Lambda function triggering authentication in browser is very simple. It only needs to do 2 things. First check if Authorization -header is present and has correct username and password. On success do a redirect to reload page. As header is now present, ALB will show private content instead of forwarding to this function. If authentication fails due to missing or incorrect header, return HTTP status 401 (Unauthorized) that will trigger authentication dialog in browser.


      def lambda_handler(event, context):
          # Get username and password from environment
          username = os.environ['USERNAME']
          password = os.environ['PASSWORD']

          # Get authorization header
          headers = event['headers']
          auth_header = headers.get('authorization', '')

          # Validate credentials
          if auth_header.startswith('Basic '):
            auth_base64 = auth_header.split(' ')[1]
            auth_decoded = base64.b64decode(auth_base64).decode('utf-8')
            user, pwd = auth_decoded.split(':')
        
            if user == username and pwd == password:
              # Authentication successful
              return {
                'statusCode': 302,
                'statusDescription': '302 Redirect',
                'isBase64Encoded': False,
                'headers': {
                  'Content-Type': 'text/plain',
                  'Location': event['path']
                },
                'body': ''
              }

          # Request Basic Authentication if failed or no header
          return {
            'statusCode': 401,
            'statusDescription': '401 Unauthorized',
            'isBase64Encoded': False,
            'headers': {
              'WWW-Authenticate': 'Basic realm="User Visible Realm"',
              'Content-Type': 'text/plain'
            },
            'body': 'Unauthorized'
          }

Configuration Caveat

It might feel tempting to change username and password by editing Lambda environment. But it doesn’t work like that because the same values must be configured into ALB routing configuration. When you want to change authentication settings, do it by updating the Cloudformation stack. This will keep environment settings and routing configuration in-sync.

Lessons Learned

Like every good developer, I have enabled Amazon Q in my Visual Studio Code. At first this seemed like a very good idea and I started to get many good recommendations making the template creation very smooth process. Problems started when I tried to deploy the template … It turned out that AWS::ElasticLoadBalancingV2::ListenerRule is very easy to mis-configure and errors from Cloudformation are not the most helpful. Problem is every Action and Condition has it’s own configuration block. And Q was very convincing creating various hallucinations for listener configuration.

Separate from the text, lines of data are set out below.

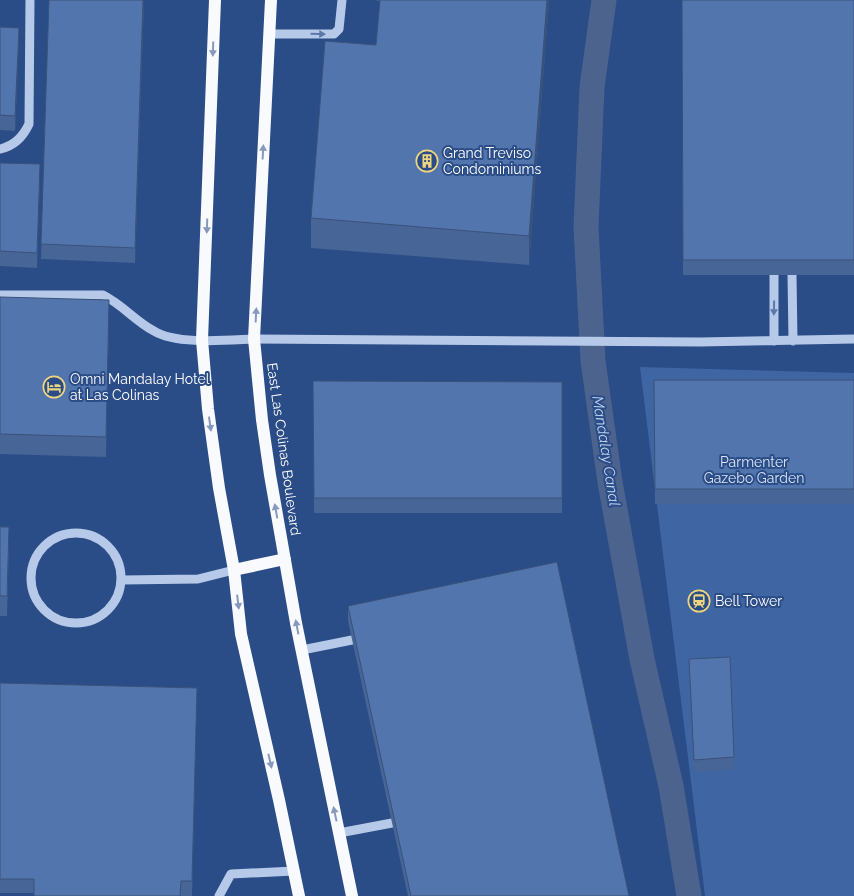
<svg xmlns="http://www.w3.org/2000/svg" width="854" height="896" viewBox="0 0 854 896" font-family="Raleway,sans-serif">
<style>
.green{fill:#3f65a3}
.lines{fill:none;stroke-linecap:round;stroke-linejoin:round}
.canal{stroke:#4c638e;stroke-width:25}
.minor{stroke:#b6c9e8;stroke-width:9}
.major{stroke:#f8fafe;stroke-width:12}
.wall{fill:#476596}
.shaded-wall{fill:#3a527a}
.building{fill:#5375ae;stroke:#3a527a}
.oneway{fill:#5b78a9}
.oneway2{fill:#879abd}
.labels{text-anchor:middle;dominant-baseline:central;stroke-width:4;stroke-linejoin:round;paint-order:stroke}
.poi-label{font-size:14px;fill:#fff;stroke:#2a4c87;text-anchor:start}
.street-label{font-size:14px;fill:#fff;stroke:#2a4c87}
.park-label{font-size:14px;fill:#dae5f6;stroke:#2a4c87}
.water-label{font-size:15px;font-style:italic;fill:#c2d3ef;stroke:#2a4c87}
</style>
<rect width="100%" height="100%" fill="#2a4c87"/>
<!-- green -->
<path class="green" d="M 640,367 L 854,373 L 854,896 L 705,896 Z"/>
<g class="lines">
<!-- canal -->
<path class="canal" d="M 604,0 L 592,87 L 586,227 L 593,361 L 610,482 L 642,659 L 671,786 L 689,896"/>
<!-- minor -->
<path class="minor" d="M 269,34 L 334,34 L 339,29 L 342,0
M 0,149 C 14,146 23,137 29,124 L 30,0
M 792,275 L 793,341
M 0,295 L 103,295 C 123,305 135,321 154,331 C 176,345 228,340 254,339 L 700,342 L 854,339
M 774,341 L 774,275
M31 578a45 45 0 1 1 90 0a45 45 0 1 1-90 0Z
M 122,580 L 198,579 L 234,570
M 302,650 L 352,640
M 339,833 L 392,823
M 219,896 L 231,874 L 294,871"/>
<!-- major -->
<path class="major" d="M 215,0 L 202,340 L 208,409 L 219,488 L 234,570 L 241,634 L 279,800 L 299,896
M 271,0 L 254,339 L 262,420 L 270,475 L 296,623 L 352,896
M 234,570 L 285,559"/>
</g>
<!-- wall -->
<path class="wall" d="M 49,0 L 144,0 L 135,263 L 41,259 Z
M 373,0 L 549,0 L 529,265 L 311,248 L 311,218 L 376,45 L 380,1 Z
M 682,0 L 854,0 L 854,275 L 683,275 Z
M 0,27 L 19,43 L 15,131 L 0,130 Z
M 0,163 L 40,179 L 37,268 L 0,266 Z
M 0,297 L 109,320 L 106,457 L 0,454 Z
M 654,380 L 854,380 L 854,504 L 655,504 Z
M 313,381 L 562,382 L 562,513 L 314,513 Z
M 0,527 L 9,547 L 7,616 L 0,616 Z
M 348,606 L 629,896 L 408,896 L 348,621 Z
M 689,659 L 734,757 L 734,769 L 694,772 Z
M 0,683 L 197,688 L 192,896 L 34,896 L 34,893 L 0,893 Z"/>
<!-- shaded-wall -->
<path class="shaded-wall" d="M 143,0 L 144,0 L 135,263 L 135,248 Z
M 547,0 L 549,0 L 529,265 L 529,236 Z
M 19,28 L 19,43 L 15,131 L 15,116 Z
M 40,164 L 40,179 L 37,268 L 37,253 Z
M 109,300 L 109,320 L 106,457 L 106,437 Z"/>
<!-- building -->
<path class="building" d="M 49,0 L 143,0 L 135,248 L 41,244 Z
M 380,0 L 547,0 L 529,236 L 311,218 L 325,41 L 376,45 Z
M 682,0 L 854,0 L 854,260 L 683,260 Z
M 0,27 L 19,28 L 15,116 L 0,115 Z
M 0,163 L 40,164 L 37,253 L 0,251 Z
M 0,297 L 109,300 L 106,437 L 0,434 Z
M 654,380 L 854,380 L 854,489 L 655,489 Z
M 313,381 L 562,382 L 562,498 L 314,498 Z
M 0,527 L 9,527 L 7,596 L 0,596 Z
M 557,562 L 629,896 L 411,896 L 348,606 Z
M 730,657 L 734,757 L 694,760 L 689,659 Z
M 0,683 L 197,688 L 192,881 L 181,881 L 180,896 L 34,896 L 34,879 L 0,879 Z"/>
<!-- one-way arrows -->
<defs><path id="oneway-solid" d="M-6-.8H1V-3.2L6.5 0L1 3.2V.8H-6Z" transform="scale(1.25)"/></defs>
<g class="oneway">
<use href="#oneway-solid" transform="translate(318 34) rotate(1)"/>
<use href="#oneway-solid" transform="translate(774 308) rotate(91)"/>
</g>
<g class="oneway2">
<use href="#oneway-solid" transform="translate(213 49) rotate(92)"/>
<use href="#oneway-solid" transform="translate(263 152) rotate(-87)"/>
<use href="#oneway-solid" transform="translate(207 226) rotate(92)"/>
<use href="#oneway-solid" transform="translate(256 315) rotate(-87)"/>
<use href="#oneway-solid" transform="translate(210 424) rotate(82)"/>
<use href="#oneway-solid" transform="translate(276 511) rotate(-100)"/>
<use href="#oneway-solid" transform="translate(238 602) rotate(83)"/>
<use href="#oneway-solid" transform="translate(297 627) rotate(-101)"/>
<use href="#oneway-solid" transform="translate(270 761) rotate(77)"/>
<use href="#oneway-solid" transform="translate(335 814) rotate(-102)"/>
</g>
<!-- icons -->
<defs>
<g id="building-ring" transform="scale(1.125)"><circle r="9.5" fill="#2a4c87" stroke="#efd67e" stroke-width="1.5"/><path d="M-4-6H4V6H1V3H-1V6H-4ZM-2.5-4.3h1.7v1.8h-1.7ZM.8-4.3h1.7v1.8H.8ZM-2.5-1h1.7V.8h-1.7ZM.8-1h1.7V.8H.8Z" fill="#efd67e"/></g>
<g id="hotel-ring" transform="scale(1.125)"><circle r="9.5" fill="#2a4c87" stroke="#efd67e" stroke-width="1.5"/><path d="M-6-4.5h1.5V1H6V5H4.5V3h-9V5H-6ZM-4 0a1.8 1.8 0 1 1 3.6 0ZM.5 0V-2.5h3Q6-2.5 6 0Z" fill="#efd67e"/></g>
<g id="station-ring" transform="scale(1.125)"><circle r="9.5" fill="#2a4c87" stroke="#efd67e" stroke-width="1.5"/><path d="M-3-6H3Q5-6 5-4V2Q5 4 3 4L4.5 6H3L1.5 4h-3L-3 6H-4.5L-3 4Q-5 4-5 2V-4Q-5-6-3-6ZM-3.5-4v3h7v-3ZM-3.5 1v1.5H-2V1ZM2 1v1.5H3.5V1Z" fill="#efd67e"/></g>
</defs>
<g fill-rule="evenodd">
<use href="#building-ring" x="427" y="161"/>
<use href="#hotel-ring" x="54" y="387"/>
<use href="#station-ring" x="699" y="601"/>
</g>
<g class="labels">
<!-- poi labels -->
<g class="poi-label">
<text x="443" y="153">Grand Treviso<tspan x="443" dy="16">Condominiums</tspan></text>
<text x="70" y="379">Omni Mandalay Hotel<tspan x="70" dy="16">at Las Colinas</tspan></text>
<text x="715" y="601">Bell Tower</text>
</g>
<!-- street labels -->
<g class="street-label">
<text transform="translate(284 449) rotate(82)">East Las Colinas Boulevard</text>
</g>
<!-- park labels -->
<g class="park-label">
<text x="754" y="462">Parmenter<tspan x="754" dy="16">Gazebo Garden</tspan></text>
</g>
<!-- water labels -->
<g class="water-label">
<text transform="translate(606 451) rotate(81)">Mandalay Canal</text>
</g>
</g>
</svg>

The Reason why we began in the first place was missing ALB and Cognito integration at eu-north-1. We also reached out to AWS to check if this was on near term roadmap. And as it wasn’t, we did this hack to keep our project going. About week later we found the feature was added to most (all?) of missing regions, including eu-north-1. It is difficult to say which is better, flooding announcement with new regions enabled for service, or not doing it. That said, I didn’t find any news, other than document being updated, about ALB/Cognito being expanded to new regions.